We found that LUS was superior to combined clinical examination and CXR for diagnosing lung contusion and hemothorax on admission of blunt trauma patients. These results are consistent with several previous studies [12, 13, 20, 24]. However, the sensitivity of LUS for diagnosing pneumothorax and hemothorax we found was weak. The first explanation for these quite low sensitivities is the high incidence of very small lesions in our study. Fourteen (33 %) pneumothorax were classified as “minuscule” and 10 (53 %) hemothorax were less than 100 mL. In comparison, none of the pneumothorax identified by CT scan on the study by Zhang and colleagues was minuscule, and only 5 (20 %) were in Soldati and colleagues’ study [20, 25]. Previous studies on hemothorax did not specify the percentage of small hemothorax on CT scan [13, 24]. Contrary to previous studies investigating only one type of lung lesion [20, 21, 24, 25], we chose not to exclude patients with subcutaneous emphysema, multiple trauma, or patients under mechanical ventilation. The presence of subcutaneous emphysema and/or pneumothorax could have prevented the diagnosis of underlying lesions.
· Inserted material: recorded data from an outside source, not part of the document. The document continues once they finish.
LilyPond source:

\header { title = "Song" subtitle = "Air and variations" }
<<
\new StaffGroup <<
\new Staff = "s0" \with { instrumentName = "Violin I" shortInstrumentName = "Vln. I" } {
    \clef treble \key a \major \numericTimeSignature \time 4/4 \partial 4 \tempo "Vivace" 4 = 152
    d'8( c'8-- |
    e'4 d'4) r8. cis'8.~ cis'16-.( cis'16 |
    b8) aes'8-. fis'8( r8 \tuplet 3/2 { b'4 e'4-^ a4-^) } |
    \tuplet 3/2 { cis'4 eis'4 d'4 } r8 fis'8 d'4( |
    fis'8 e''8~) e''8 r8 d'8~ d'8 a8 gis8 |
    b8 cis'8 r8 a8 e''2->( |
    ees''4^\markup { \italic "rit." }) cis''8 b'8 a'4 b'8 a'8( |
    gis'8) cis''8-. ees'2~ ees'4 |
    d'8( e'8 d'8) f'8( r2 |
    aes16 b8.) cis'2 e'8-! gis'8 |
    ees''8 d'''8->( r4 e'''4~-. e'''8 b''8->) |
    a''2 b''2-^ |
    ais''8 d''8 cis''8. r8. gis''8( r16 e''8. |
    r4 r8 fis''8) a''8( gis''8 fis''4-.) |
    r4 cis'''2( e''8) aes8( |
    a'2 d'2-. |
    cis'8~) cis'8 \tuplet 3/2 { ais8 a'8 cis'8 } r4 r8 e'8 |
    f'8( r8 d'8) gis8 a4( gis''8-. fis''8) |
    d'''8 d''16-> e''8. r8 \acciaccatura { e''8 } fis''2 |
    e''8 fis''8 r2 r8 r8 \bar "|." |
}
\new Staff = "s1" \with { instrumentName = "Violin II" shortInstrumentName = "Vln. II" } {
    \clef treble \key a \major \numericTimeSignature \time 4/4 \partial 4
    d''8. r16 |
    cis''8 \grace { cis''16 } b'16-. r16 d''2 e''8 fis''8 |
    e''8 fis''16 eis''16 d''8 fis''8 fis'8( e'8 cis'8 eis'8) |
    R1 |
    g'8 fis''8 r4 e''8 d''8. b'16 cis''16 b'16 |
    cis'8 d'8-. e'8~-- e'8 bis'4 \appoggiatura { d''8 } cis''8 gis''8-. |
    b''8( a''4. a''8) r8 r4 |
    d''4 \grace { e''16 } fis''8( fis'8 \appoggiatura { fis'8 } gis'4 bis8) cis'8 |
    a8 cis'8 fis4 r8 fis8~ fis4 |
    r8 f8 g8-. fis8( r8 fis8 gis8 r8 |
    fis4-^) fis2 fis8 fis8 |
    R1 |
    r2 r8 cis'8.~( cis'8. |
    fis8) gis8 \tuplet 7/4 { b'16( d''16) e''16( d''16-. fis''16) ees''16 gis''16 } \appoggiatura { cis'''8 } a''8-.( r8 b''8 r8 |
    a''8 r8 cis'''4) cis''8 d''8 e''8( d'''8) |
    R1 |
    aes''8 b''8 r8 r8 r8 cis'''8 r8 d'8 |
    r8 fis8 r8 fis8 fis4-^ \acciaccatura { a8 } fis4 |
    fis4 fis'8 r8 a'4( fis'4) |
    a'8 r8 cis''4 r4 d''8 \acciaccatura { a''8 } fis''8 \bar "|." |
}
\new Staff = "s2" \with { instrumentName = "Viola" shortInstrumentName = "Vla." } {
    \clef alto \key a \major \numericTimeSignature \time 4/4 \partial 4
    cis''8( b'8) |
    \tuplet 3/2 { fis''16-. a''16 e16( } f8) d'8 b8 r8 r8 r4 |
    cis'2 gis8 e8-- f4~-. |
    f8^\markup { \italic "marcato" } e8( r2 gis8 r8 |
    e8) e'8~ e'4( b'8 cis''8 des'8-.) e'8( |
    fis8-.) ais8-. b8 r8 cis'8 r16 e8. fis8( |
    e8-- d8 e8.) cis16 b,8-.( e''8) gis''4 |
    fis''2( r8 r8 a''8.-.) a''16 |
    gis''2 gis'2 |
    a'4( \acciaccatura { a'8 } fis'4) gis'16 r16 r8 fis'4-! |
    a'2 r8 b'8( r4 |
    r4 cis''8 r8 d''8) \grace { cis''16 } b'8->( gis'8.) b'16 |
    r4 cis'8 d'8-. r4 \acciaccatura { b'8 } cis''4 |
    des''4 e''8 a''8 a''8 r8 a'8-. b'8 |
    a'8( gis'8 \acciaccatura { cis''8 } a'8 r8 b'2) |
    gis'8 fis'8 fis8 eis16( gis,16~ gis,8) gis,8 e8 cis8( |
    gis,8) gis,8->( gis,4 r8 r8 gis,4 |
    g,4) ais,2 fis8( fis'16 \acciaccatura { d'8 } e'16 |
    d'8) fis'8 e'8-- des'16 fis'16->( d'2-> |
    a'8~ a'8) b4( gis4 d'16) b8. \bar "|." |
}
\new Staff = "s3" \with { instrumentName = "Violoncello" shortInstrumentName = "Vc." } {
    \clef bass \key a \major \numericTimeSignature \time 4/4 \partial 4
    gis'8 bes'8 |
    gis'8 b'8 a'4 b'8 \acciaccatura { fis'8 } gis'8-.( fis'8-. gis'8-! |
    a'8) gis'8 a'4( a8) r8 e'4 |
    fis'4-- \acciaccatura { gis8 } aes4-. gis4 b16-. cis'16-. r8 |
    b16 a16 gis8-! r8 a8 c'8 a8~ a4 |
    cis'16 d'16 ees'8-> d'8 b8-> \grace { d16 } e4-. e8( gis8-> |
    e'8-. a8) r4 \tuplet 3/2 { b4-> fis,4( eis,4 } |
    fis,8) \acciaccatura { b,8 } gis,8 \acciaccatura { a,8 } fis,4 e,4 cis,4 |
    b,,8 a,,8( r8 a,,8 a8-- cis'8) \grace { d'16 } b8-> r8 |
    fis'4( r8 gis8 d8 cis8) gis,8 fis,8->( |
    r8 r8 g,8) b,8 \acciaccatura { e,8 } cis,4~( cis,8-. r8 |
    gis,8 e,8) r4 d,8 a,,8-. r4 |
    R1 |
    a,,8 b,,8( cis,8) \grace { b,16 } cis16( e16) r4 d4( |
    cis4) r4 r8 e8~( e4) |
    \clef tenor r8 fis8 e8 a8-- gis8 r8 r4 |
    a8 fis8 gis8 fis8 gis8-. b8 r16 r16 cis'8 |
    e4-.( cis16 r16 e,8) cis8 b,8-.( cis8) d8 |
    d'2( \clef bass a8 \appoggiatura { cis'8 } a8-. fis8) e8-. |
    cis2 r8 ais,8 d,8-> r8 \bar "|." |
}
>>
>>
Hyacinthe and colleagues, who included consecutive patients without any selection, as in our study, also reported weak sensitivities for pneumothorax and hemothorax diagnosis [12]. Finally, it should be noted that all the pneumothorax and hemothorax requiring chest drainage in our study were diagnosed by LUS. Thus, the information provided by LUS seems sufficient to support appropriate clinical decision-making, as previously reported [9, 26].

Our study has methodological weaknesses. We did not assess interoperator variability because it was not feasible to mobilize two operators trained in LUS at the same time, in addition to the physician in charge of the patient. However, the study by Lichtenstein and colleagues reported low interoperator variability of LUS in intensive care patients [26]. We did not measure the delay between LUS and CT scan, but median CT scan delays from admission were quite low (39 [27–67] min), so that the delay between LUS and CT scan should be less than 90 min as requested in a previous study [12]. We did not use specific 3-dimensional modelling software for the measurement of lung contusion volume on CT scan, as it was not available in our hospital at the time of the study. Regarding the LUS examination, we made some assumptions: we assume that the findings on LUS represent lung contusion, but there are many causes of B lines; we also assume that pleural effusions were related to hemothorax, without sampling all of them. However, these assumptions are the same with the CT scan findings. Finally, we did not assess the posterior regions of the lungs, because trauma patients have to remain supine. We could thus have underestimated the volume of lung contusion by LUS examination.

In our view, these results could have clinical implications. LUS seems to provide relevant data. LUS could thus be added to the Extended Focused Assessment with Sonography for Trauma (EFAST) [27], not only for lung contusion diagnosis but also for the diagnosis of hemothorax and pneumothorax. The development of web-based assessment tools for the EFAST could help in this way [22, 27]. In addition, the early detection of blunt trauma patients at risk of ARDS could indicate closer surveillance of these patients. The impact of an early intervention such as protective ventilation in these patients could also be assessed. Indeed, the retrospective study by Ciesla and colleagues had already suggested that protective ventilation could contribute to the reduction of post-traumatic ARDS [22]. Recent data supports the generalization of this strategy prophylactically to almost all mechanical ventilated patients in intensive care [23].

Conclusion

Lung contusion extent assessed by LUS on admission identifies patients at risk of developing ARDS within 72 h after a severe blunt trauma when their LUS score is higher than 6. LUS is a rapid and accurate tool for diagnosing main traumatic lung injuries at the bedside. These results argue for systematic assessment of lung contusion extent by LUS in the initial phase of blunt trauma, as part of the EFAST.